§ PAGE EXTRACT
===============

Currently, the following ASN.1 protocols are supported and directly available from the library:
- MAP: Mobile Application Part
- SS: Supplementary Services
- RRC3G: Radio Ressources Configuration for 3G
- RANAP: Radio Access Network Application Protocol for 3G
- RRCLTE: Radio Ressources Configuration for LTE
- S1AP: Radio Access Network Application Protocol for LTE (eNodeB - MME)
- X2AP: Radio Access Network Application Protocol for LTE (eNodeB - eNodeB)
- LPP: LTE Positionning Protocol
Other useful routines
Basic utility functions and classes are provided in the libmich/utils/ sub-directory:
- CRC16: function to compute CRC-16 checksum, taken from the Internet
- CRC32C: function to compute CRC-32C checksum, taken from google code
- CrcMoose: large sets of CRC checksums, taken from the Ray Burr website (but not use in any part of the project, yet)
- DH: class to compute Diffe-Hellman shared keys
- PRF1862: class to compute NIST 186-2 pseudo random generation, derived from SHA1.py
- inet: IP / TCP checksum routines, taken from scapy
- conv: routines for converting network addresses
- perf: tests for checking execution at parsing / building messages, with time measurement
- IntEncoder: returns encoding format required for integral values (used in asn1)
- repr: contains functions (originally in core/element) to print elements in various ways (show, hex, bin, ...)

===============

§ DATA UNDER STUDY
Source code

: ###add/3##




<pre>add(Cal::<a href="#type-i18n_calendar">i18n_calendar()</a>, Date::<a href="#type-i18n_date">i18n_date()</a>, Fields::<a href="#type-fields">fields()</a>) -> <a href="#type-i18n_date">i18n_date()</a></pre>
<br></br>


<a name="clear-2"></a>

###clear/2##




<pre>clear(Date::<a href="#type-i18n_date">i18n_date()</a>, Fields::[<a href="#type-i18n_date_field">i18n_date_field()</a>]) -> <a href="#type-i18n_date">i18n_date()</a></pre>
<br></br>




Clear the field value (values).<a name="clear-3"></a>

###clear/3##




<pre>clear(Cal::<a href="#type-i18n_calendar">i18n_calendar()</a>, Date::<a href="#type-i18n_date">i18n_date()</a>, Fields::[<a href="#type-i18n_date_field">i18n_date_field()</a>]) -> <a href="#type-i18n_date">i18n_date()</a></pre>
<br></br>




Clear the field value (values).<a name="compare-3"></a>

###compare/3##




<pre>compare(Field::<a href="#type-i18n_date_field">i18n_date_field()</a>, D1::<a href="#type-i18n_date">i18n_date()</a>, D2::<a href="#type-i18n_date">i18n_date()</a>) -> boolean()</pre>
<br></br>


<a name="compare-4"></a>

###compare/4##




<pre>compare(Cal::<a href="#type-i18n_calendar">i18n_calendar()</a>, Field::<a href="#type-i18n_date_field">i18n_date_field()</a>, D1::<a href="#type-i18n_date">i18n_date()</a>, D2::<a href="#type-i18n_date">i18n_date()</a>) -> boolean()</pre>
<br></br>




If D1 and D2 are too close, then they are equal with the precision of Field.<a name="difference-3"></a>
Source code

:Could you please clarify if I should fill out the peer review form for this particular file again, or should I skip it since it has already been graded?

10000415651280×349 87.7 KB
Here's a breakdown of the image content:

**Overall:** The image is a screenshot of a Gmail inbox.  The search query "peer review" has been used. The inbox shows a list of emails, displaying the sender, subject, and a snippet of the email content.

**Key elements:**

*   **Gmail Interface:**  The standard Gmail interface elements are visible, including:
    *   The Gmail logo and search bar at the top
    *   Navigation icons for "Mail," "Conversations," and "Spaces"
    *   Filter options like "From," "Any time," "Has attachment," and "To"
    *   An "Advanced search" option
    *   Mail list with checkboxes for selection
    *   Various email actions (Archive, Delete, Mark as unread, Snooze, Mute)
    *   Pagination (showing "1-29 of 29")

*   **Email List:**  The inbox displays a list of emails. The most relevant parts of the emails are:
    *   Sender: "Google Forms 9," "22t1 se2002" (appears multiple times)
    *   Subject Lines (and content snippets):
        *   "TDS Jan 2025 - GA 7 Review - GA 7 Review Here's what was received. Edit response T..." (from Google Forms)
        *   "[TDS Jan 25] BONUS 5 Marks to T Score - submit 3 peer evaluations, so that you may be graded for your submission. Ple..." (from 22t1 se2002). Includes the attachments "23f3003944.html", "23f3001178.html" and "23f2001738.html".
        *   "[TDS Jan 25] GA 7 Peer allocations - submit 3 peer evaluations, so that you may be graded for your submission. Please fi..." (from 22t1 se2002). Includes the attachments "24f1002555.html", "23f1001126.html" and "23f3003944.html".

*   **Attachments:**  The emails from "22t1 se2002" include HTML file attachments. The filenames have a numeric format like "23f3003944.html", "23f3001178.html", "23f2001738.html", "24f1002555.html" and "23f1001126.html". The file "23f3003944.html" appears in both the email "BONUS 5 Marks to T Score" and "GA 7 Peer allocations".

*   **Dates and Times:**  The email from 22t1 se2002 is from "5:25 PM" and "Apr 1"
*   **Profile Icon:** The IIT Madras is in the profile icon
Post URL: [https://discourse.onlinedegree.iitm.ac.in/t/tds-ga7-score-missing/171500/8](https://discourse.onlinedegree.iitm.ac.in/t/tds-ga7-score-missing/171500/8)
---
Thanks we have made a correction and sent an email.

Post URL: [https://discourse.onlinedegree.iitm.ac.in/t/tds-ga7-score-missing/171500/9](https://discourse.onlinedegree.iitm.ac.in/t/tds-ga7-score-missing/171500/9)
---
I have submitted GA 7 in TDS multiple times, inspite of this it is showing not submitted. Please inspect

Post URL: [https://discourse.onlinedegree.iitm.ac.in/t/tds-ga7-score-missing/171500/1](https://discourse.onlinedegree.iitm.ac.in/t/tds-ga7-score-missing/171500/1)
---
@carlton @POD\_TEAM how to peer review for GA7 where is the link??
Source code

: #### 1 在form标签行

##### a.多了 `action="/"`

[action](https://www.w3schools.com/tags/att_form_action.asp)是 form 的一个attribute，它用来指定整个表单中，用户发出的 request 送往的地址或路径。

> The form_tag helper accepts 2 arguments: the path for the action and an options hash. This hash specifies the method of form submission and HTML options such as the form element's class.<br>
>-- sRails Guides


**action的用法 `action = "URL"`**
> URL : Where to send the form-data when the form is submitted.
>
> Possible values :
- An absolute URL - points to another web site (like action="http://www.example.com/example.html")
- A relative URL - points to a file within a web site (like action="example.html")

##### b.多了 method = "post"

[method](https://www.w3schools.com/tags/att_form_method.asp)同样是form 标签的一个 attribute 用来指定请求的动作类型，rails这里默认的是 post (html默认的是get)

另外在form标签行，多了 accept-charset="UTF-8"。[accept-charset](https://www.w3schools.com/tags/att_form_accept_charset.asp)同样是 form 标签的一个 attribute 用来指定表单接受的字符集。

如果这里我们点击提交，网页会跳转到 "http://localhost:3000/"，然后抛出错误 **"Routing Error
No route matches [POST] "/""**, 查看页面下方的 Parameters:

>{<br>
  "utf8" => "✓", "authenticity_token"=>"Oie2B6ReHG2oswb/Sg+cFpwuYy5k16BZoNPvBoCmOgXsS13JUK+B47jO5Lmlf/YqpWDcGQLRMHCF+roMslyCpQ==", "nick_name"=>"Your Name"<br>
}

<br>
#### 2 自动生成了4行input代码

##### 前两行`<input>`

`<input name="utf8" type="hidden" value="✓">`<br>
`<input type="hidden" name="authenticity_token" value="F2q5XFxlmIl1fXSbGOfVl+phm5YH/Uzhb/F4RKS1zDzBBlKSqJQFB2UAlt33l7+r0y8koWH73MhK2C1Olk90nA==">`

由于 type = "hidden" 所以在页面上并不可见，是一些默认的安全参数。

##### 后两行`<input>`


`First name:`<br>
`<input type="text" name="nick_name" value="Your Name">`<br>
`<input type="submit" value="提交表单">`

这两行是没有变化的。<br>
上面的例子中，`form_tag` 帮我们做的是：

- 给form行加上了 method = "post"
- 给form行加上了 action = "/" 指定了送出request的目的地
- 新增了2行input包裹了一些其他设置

===============

§ BRIEF A
Retype everything in the libmich excerpt from "Currently, the following" down to "the project, yet)".
§ BRIEF B
In the libmich excerpt, which sub-directory provides the basic utility functions and classes?
§ BRIEF C
Please condense the paragraph of the libmich excerpt that opens with "Currently, the following ASN.1 protocols" into a single sentence, keeping its main facts.
The rows above aren't needed.

§ WRITTEN RESPONSE A
Currently, the following ASN.1 protocols are supported and directly available from the library:
- MAP: Mobile Application Part
- SS: Supplementary Services
- RRC3G: Radio Ressources Configuration for 3G
- RANAP: Radio Access Network Application Protocol for 3G
- RRCLTE: Radio Ressources Configuration for LTE
- S1AP: Radio Access Network Application Protocol for LTE (eNodeB - MME)
- X2AP: Radio Access Network Application Protocol for LTE (eNodeB - eNodeB)
- LPP: LTE Positionning Protocol
Other useful routines
Basic utility functions and classes are provided in the libmich/utils/ sub-directory:
- CRC16: function to compute CRC-16 checksum, taken from the Internet
- CRC32C: function to compute CRC-32C checksum, taken from google code
- CrcMoose: large sets of CRC checksums, taken from the Ray Burr website (but not use in any part of the project, yet)

§ WRITTEN RESPONSE B
libmich/utils/

§ WRITTEN RESPONSE C
The library directly supports the ASN.1 protocols MAP and SS; RRC3G and RANAP for 3G; and RRCLTE, S1AP (eNodeB to MME), X2AP (eNodeB to eNodeB) and LPP for LTE.